The process of obtaining donation consent and subsequent donor management protocols for NHBOD deviate from more than 60% of the RWJF quality indicators recommended for optimal EOL care.[35,36,41] Therefore, NHBOD can have a profound impact on the quality of EOL care. There has been a recent proposal to abbreviate the original RWJF quality indicators to include 14 of the 53 (26%) original quality indicators described for optimal EOL care in the ICU (Table 3).[46] Many of the quality indicators expected to be negatively affected by NHBOD are not included in the proposal for an abbreviated list. There has been a concern that the application of an abbreviated rather than a comprehensive metrics for EOL care can portray an incomplete assessment and perhaps misinform donors and their families about the potential trade-off in EOL care.
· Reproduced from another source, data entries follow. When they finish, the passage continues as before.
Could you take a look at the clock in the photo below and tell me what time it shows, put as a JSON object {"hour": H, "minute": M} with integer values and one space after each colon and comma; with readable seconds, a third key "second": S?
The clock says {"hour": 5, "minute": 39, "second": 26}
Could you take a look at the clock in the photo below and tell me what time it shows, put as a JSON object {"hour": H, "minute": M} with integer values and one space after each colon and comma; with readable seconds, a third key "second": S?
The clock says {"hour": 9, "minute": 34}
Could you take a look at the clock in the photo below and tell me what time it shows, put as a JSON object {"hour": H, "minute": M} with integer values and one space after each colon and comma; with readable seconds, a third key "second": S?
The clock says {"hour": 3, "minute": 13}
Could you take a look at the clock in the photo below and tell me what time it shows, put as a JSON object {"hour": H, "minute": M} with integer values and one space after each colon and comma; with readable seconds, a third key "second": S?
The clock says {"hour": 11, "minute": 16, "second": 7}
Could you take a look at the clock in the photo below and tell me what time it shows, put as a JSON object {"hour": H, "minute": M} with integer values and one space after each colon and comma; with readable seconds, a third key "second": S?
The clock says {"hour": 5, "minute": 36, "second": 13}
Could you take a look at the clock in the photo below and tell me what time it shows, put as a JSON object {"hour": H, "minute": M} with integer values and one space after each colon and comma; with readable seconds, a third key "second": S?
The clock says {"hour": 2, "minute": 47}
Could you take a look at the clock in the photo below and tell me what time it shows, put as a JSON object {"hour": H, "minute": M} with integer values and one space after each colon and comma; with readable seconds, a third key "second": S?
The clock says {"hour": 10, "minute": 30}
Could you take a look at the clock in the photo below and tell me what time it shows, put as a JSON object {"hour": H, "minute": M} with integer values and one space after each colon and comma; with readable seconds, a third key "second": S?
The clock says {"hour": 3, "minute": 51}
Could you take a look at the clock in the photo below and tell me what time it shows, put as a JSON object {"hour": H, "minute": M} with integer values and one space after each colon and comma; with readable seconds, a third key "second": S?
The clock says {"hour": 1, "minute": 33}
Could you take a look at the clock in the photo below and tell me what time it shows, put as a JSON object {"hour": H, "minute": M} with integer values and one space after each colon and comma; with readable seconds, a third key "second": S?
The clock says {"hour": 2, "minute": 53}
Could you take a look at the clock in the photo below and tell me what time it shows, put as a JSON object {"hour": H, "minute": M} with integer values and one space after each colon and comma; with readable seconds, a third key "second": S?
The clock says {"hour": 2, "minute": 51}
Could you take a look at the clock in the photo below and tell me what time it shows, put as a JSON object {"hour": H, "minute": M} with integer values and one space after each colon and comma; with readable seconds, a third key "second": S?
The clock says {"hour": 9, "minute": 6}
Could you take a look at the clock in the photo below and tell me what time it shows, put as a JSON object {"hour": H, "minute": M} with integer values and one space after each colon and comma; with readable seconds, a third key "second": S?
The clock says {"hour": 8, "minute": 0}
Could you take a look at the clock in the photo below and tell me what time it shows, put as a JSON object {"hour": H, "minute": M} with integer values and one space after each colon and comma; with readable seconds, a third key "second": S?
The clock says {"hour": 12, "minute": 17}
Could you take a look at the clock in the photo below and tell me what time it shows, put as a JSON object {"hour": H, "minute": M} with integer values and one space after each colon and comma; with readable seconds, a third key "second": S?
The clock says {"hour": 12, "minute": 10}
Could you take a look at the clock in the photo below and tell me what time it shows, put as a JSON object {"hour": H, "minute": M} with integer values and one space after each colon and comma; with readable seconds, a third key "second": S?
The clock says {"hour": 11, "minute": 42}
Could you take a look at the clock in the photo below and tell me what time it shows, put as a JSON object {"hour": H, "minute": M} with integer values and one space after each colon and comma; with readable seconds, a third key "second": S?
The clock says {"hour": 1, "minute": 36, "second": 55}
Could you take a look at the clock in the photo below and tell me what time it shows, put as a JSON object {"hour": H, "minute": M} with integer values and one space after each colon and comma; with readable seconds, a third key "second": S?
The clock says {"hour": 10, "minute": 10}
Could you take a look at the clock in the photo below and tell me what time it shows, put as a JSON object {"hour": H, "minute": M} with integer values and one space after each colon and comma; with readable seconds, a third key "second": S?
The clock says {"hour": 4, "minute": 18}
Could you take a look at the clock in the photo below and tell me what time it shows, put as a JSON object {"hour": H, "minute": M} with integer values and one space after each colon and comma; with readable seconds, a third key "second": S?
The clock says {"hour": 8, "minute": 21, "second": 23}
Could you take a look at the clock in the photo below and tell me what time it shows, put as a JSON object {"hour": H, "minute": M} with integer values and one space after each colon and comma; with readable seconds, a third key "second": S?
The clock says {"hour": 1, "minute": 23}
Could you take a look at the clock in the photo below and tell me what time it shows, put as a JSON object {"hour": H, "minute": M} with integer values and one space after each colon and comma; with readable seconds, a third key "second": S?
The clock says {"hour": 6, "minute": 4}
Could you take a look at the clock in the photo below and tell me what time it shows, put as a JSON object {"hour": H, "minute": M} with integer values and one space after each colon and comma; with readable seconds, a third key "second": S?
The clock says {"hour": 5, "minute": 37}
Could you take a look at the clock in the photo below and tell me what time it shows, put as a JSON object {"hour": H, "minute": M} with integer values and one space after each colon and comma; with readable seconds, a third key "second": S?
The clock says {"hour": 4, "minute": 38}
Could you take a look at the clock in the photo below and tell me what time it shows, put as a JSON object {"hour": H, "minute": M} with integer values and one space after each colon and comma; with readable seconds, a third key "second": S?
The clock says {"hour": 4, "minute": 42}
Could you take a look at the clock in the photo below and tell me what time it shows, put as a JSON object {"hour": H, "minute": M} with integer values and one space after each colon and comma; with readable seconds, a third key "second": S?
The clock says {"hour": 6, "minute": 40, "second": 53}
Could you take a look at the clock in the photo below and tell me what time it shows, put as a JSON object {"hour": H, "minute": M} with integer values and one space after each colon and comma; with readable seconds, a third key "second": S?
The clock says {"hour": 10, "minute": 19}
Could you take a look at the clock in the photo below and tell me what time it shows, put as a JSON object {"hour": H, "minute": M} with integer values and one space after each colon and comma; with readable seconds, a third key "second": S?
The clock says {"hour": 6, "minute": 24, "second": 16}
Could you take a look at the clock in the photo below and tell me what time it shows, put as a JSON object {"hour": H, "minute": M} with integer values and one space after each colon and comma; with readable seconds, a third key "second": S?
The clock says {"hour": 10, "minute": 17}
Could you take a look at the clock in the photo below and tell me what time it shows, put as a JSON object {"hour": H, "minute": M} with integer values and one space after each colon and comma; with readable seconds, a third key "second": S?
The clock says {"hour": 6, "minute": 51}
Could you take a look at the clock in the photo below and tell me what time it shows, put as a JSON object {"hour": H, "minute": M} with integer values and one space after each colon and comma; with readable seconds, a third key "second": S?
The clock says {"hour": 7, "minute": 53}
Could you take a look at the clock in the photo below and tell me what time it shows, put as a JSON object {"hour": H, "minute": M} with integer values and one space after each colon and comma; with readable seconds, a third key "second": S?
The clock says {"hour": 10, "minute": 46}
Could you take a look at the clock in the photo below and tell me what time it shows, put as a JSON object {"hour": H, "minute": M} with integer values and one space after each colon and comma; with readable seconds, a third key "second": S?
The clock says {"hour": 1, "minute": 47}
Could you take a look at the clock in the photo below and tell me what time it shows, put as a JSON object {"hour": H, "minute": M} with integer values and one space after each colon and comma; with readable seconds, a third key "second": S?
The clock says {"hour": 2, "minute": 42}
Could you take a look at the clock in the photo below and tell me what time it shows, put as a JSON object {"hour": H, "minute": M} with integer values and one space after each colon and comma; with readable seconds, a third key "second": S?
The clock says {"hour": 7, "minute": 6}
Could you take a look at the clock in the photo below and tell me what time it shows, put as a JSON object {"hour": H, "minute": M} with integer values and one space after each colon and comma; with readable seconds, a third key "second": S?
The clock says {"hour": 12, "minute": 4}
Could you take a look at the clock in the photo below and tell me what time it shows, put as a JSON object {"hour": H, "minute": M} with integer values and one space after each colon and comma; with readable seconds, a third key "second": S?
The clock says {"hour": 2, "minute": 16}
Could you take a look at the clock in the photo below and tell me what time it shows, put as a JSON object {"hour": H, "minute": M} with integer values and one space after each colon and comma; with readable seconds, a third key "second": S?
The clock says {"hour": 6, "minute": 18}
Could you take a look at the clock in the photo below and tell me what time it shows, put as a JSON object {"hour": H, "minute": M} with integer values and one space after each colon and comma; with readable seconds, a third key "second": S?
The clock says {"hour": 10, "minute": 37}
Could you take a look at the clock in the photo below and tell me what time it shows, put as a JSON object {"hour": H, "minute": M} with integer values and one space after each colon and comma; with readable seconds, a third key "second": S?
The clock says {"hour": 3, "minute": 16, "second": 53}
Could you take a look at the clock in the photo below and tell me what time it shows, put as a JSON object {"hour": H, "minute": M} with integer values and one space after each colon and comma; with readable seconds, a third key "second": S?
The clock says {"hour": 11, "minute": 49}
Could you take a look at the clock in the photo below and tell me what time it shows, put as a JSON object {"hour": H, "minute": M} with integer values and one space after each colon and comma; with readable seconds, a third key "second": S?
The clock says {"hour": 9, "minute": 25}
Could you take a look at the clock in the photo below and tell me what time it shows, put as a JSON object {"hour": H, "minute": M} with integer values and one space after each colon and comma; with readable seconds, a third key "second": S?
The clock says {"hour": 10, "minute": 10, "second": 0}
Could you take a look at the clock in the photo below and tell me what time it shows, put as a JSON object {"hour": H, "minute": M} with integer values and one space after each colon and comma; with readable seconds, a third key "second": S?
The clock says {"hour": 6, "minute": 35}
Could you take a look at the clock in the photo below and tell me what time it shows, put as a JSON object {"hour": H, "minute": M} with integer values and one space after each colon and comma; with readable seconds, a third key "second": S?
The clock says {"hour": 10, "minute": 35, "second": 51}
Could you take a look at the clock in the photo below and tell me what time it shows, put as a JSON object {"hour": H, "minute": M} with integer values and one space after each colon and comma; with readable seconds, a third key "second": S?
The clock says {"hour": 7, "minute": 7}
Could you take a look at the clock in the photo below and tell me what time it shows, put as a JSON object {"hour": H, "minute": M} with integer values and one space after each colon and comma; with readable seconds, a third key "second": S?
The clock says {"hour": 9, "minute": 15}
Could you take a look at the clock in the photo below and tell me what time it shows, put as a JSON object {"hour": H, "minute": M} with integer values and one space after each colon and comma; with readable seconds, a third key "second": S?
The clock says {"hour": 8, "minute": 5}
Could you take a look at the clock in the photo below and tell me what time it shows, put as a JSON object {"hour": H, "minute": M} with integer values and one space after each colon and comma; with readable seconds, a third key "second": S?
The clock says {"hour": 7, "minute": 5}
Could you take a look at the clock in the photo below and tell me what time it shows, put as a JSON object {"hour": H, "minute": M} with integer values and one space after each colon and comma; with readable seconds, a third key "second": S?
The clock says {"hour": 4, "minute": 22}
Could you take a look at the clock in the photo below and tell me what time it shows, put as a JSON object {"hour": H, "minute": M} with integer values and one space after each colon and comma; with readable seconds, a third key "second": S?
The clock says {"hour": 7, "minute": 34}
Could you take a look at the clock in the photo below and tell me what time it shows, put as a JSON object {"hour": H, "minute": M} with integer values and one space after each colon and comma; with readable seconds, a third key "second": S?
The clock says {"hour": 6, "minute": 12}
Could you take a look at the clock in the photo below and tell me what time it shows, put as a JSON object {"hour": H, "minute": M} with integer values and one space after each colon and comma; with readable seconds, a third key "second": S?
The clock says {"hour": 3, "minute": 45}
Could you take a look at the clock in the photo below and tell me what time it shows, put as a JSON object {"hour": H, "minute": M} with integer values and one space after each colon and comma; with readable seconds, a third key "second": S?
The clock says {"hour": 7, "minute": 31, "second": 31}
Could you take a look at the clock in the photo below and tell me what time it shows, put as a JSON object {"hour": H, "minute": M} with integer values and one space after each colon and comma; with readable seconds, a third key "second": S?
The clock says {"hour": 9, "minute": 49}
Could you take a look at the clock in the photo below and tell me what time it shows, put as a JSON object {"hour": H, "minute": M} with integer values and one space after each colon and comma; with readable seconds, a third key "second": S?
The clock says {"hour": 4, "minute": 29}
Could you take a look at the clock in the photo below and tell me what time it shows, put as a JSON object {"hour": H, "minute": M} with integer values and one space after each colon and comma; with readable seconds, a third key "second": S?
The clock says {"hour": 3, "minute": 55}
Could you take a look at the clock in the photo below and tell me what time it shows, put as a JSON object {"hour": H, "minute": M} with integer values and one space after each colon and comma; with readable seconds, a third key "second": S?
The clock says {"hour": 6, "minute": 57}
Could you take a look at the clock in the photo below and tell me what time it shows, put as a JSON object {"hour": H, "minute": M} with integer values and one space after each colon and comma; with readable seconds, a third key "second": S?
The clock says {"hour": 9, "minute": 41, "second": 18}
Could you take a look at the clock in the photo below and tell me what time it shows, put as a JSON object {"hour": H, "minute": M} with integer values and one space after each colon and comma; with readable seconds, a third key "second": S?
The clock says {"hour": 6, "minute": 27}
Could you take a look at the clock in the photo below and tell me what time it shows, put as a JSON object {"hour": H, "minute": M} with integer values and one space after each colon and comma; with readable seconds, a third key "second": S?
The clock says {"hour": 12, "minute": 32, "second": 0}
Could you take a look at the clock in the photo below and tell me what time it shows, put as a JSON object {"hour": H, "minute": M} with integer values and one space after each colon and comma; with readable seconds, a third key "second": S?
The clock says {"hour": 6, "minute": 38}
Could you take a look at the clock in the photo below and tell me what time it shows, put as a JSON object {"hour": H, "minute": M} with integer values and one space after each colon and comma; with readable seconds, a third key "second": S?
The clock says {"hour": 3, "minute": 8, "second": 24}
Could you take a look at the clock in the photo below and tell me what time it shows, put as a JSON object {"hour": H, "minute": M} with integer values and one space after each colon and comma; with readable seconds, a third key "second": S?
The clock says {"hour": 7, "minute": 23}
The President's Council on Bioethics has emphasized that comprehensive evaluation of the quality of EOL care is an ethical imperative so that families can decide if the trade-off is acceptable for organ donation.[10] Deciding to donate organs at the end of life can be stressful for many families, and therefore they must be fully informed of the possible consequences. Posttraumatic stress disorders, anxiety, depression, and decreased quality of life have been reported in the deceased's family members who shared in stressful EOL decisions.[47] Posttraumatic stress disorders have been reported in family members of deceased organ donors.[48] Organ-focused behavior by professionals requesting consent for organ donation and ambivalent decision making by family members appeared to increase the risk of relatives of deceased donors subsequently developing traumatic memories and stress disorders. The processes required for successful accomplishment of donation consent and subsequent organ recovery can interfere with many of the interventions that lessen the burden of bereavement of relatives of ICU decedents.[49]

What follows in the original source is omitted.